Geplaatst op 20 februari 2019
Het niet goed in kaart brengen van de gevolgen van de lage vliegroutes - ongeveer 1800 meter hoogte -, zorgde voor een onvoldoende goed onderbouwd besluit voor de uitbreiding van Lelystad Airport. Een geactualiseerde Milieueffectrapportage (m.e.r.) zou dit moeten oplossen. Dat was het idee. Maar wie denkt dat het nu wel degelijk gebeurd is, heeft het helaas mis.
Opnieuw is het besluit over Lelystad Airport gebaseerd op drijfzand. De gevolgen voor vogels en vliegveiligheid zijn slordig onderzocht. De grote groepen vogels die van deze hoogte tijdens de trek gebruik maken, zijn onvolledig en niet met de juiste middelen in kaart gebracht.
Het onderzoek heeft zich beperkt tot trekvogels die over een breed front in losse groepjes vliegen. Dat zijn vooral zangvogels die verspreid over het landschap tussen noord en zuid pendelen. Niet meegenomen in het onderzoek zijn grote geconcentreerde groepen vogels die langs bijvoorbeeld de kustlijnen van IJsselmeer en Noordzee vliegen. Hierbij gaat het vaak om grotere vogels zoals ganzen, die een veel groter risico vormen voor vliegtuigen dan kleine vogels. Het is onbegrijpelijk dat dit niet goed is onderzocht, want de vliegtuigroutes naar Lelystad doorkruisen juist deze vogelvliegroutes.
Te vrezen valt bovendien dat de vliegtuigen boven IJsselmeer en Markermeer in de lente en de zomer een massaslachting onder gierzwaluwen kunnen aanrichten. Deze supervliegers slapen vliegend op grote hoogte boven het water.
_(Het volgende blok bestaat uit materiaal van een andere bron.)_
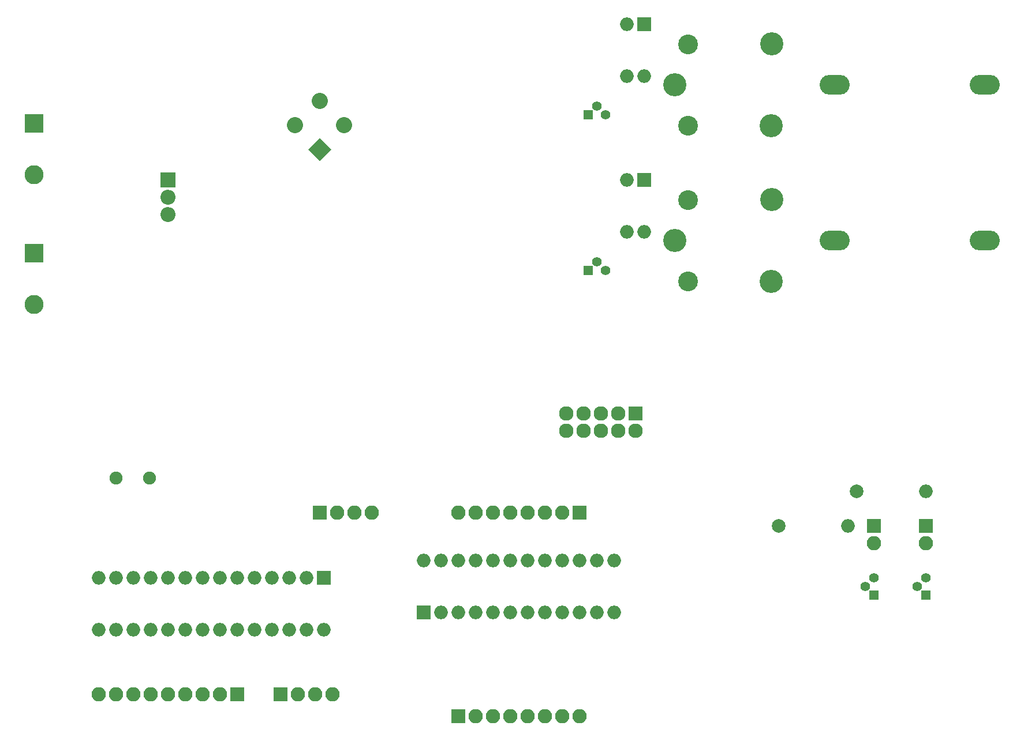
<source format=gbr>
G04 #@! TF.FileFunction,Soldermask,Bot*
%FSLAX46Y46*%
G04 Gerber Fmt 4.6, Leading zero omitted, Abs format (unit mm)*
G04 Created by KiCad (PCBNEW 4.0.7) date Mon Feb  5 18:43:38 2018*
%MOMM*%
%LPD*%
G01*
G04 APERTURE LIST*
%ADD10C,0.100000*%
%ADD11R,2.800000X2.800000*%
%ADD12C,2.800000*%
%ADD13R,2.127200X2.127200*%
%ADD14O,2.127200X2.127200*%
%ADD15C,2.400000*%
%ADD16O,4.400000X2.900000*%
%ADD17R,2.100000X2.100000*%
%ADD18O,2.100000X2.100000*%
%ADD19C,2.900000*%
%ADD20C,3.400000*%
%ADD21C,1.400000*%
%ADD22R,1.400000X1.400000*%
%ADD23C,2.000000*%
%ADD24O,2.000000X2.000000*%
%ADD25R,2.000000X2.000000*%
%ADD26R,2.200000X2.200000*%
%ADD27O,2.200000X2.200000*%
%ADD28C,1.900000*%
G04 APERTURE END LIST*
D10*
D11*
X71120000Y-90170000D03*
D12*
X71120000Y-97670000D03*
D11*
X71120000Y-71120000D03*
D12*
X71120000Y-78620000D03*
D13*
X159385000Y-113665000D03*
D14*
X159385000Y-116205000D03*
X156845000Y-113665000D03*
X156845000Y-116205000D03*
X154305000Y-113665000D03*
X154305000Y-116205000D03*
X151765000Y-113665000D03*
X151765000Y-116205000D03*
X149225000Y-113665000D03*
X149225000Y-116205000D03*
D15*
X109437898Y-71337898D02*
X109437898Y-71337898D01*
X116622102Y-71337898D02*
X116622102Y-71337898D01*
X113030000Y-67745795D02*
X113030000Y-67745795D01*
D10*
G36*
X114727056Y-74930000D02*
X113030000Y-76627056D01*
X111332944Y-74930000D01*
X113030000Y-73232944D01*
X114727056Y-74930000D01*
X114727056Y-74930000D01*
G37*
D16*
X210595000Y-88265000D03*
X188595000Y-88265000D03*
X210595000Y-65405000D03*
X188595000Y-65405000D03*
D17*
X133350000Y-158115000D03*
D18*
X135890000Y-158115000D03*
X138430000Y-158115000D03*
X140970000Y-158115000D03*
X143510000Y-158115000D03*
X146050000Y-158115000D03*
X148590000Y-158115000D03*
X151130000Y-158115000D03*
D17*
X151130000Y-128270000D03*
D18*
X148590000Y-128270000D03*
X146050000Y-128270000D03*
X143510000Y-128270000D03*
X140970000Y-128270000D03*
X138430000Y-128270000D03*
X135890000Y-128270000D03*
X133350000Y-128270000D03*
D17*
X107315000Y-154940000D03*
D18*
X109855000Y-154940000D03*
X112395000Y-154940000D03*
X114935000Y-154940000D03*
D17*
X113030000Y-128270000D03*
D18*
X115570000Y-128270000D03*
X118110000Y-128270000D03*
X120650000Y-128270000D03*
D17*
X100965000Y-154940000D03*
D18*
X98425000Y-154940000D03*
X95885000Y-154940000D03*
X93345000Y-154940000D03*
X90805000Y-154940000D03*
X88265000Y-154940000D03*
X85725000Y-154940000D03*
X83185000Y-154940000D03*
X80645000Y-154940000D03*
D19*
X167050000Y-94315000D03*
D20*
X179250000Y-94315000D03*
X179300000Y-82265000D03*
D19*
X167050000Y-82315000D03*
D20*
X165100000Y-88265000D03*
D19*
X167050000Y-71455000D03*
D20*
X179250000Y-71455000D03*
X179300000Y-59405000D03*
D19*
X167050000Y-59455000D03*
D20*
X165100000Y-65405000D03*
D17*
X201930000Y-130175000D03*
D18*
X201930000Y-132715000D03*
D17*
X194310000Y-130175000D03*
D18*
X194310000Y-132715000D03*
D21*
X153670000Y-91440000D03*
X154940000Y-92710000D03*
D22*
X152400000Y-92710000D03*
D21*
X153670000Y-68580000D03*
X154940000Y-69850000D03*
D22*
X152400000Y-69850000D03*
D21*
X200660000Y-139065000D03*
X201930000Y-137795000D03*
D22*
X201930000Y-140335000D03*
D21*
X193040000Y-139065000D03*
X194310000Y-137795000D03*
D22*
X194310000Y-140335000D03*
D23*
X191770000Y-125095000D03*
D24*
X201930000Y-125095000D03*
D23*
X180340000Y-130175000D03*
D24*
X190500000Y-130175000D03*
D25*
X113665000Y-137795000D03*
D24*
X80645000Y-145415000D03*
X111125000Y-137795000D03*
X83185000Y-145415000D03*
X108585000Y-137795000D03*
X85725000Y-145415000D03*
X106045000Y-137795000D03*
X88265000Y-145415000D03*
X103505000Y-137795000D03*
X90805000Y-145415000D03*
X100965000Y-137795000D03*
X93345000Y-145415000D03*
X98425000Y-137795000D03*
X95885000Y-145415000D03*
X95885000Y-137795000D03*
X98425000Y-145415000D03*
X93345000Y-137795000D03*
X100965000Y-145415000D03*
X90805000Y-137795000D03*
X103505000Y-145415000D03*
X88265000Y-137795000D03*
X106045000Y-145415000D03*
X85725000Y-137795000D03*
X108585000Y-145415000D03*
X83185000Y-137795000D03*
X111125000Y-145415000D03*
X80645000Y-137795000D03*
X113665000Y-145415000D03*
D25*
X128270000Y-142875000D03*
D24*
X156210000Y-135255000D03*
X130810000Y-142875000D03*
X153670000Y-135255000D03*
X133350000Y-142875000D03*
X151130000Y-135255000D03*
X135890000Y-142875000D03*
X148590000Y-135255000D03*
X138430000Y-142875000D03*
X146050000Y-135255000D03*
X140970000Y-142875000D03*
X143510000Y-135255000D03*
X143510000Y-142875000D03*
X140970000Y-135255000D03*
X146050000Y-142875000D03*
X138430000Y-135255000D03*
X148590000Y-142875000D03*
X135890000Y-135255000D03*
X151130000Y-142875000D03*
X133350000Y-135255000D03*
X153670000Y-142875000D03*
X130810000Y-135255000D03*
X156210000Y-142875000D03*
X128270000Y-135255000D03*
D25*
X160655000Y-79375000D03*
D24*
X158115000Y-86995000D03*
X158115000Y-79375000D03*
X160655000Y-86995000D03*
D25*
X160655000Y-56515000D03*
D24*
X158115000Y-64135000D03*
X158115000Y-56515000D03*
X160655000Y-64135000D03*
D26*
X90805000Y-79375000D03*
D27*
X90805000Y-81915000D03*
X90805000Y-84455000D03*
D28*
X83185000Y-123190000D03*
X88065000Y-123190000D03*
M02*

</source>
Het luchthavenbesluit besteedt er geen aandacht aan.
Vogelbescherming stelt in haar zienswijze op het ontwerp-luchthavenbesluit dan ook dat er alvorens een besluit te kunnen nemen deugdelijk onderzoek moet plaatsvinden naar de gevolgen van het vliegveld voor de vogels in deze gebieden en de vliegveiligheid.
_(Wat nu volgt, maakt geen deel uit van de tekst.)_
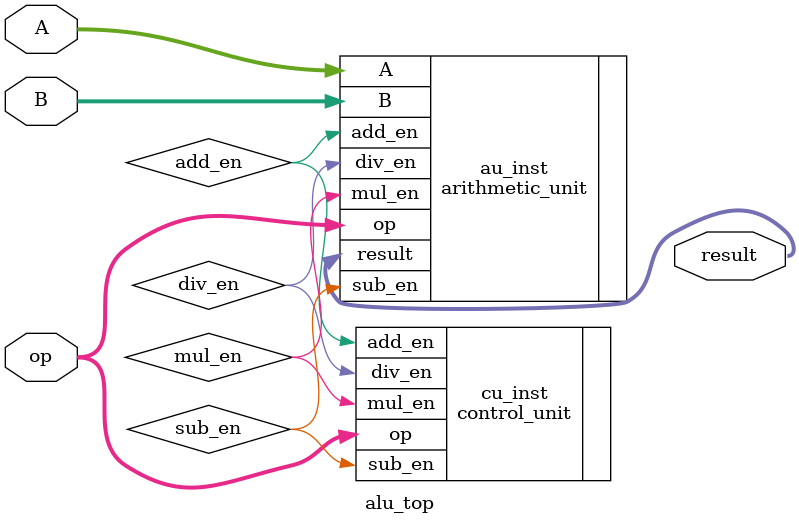
<source format=v>
module alu_top (
    input signed [7:0] A, B,       // Operands
    input [1:0] op,                // Operation select
    output signed [15:0] result    // ALU result
);
    // Control signals
    wire add_en, sub_en, mul_en, div_en;

    // Instantiate the control unit
    control_unit cu_inst (
        .op(op),
        .add_en(add_en),
        .sub_en(sub_en),
        .mul_en(mul_en),
        .div_en(div_en)
    );

    // Instantiate the arithmetic unit
    arithmetic_unit au_inst (
        .A(A),
        .B(B),
        .op(op),
        .add_en(add_en),
        .sub_en(sub_en),
        .mul_en(mul_en),
        .div_en(div_en),
        .result(result)
    );
endmodule

</source>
Ook direct bij het vliegveld worden de risico’s voor vliegtuigen en vogels veronachtzaamd. Lelystad Airport ligt vlak bij zeer belangrijke vogelrijke natuurgebieden, zoals de Oostvaardersplassen. Voor een vliegveld een uiterst ongelukkige plek. Tot op heden is er geen goed beeld van de vliegbewegingen van de vogels rondom het vliegveld. Afgelopen jaar is er heel beperkt gekeken naar deze bewegingen. Op tien dagen verspreid door het jaar is er met een scheepsradar (er zijn in Nederland veel betere radars voor zulk onderzoek!) gekeken naar hoe vogels vliegen. Tien op 365 dagen geeft natuurlijk nooit een volledig beeld van wat vogels door het jaar heen onder allerlei verschillende weersomstandigheden doen.
Volgens het ontwerp-luchthavenbesluit zou het niet nodig zijn om rondom het vliegveld vogels te verjagen. Een oordeel gebaseerd op onderzoek uit 2014 naar vogelbewegingen rond het vliegveld.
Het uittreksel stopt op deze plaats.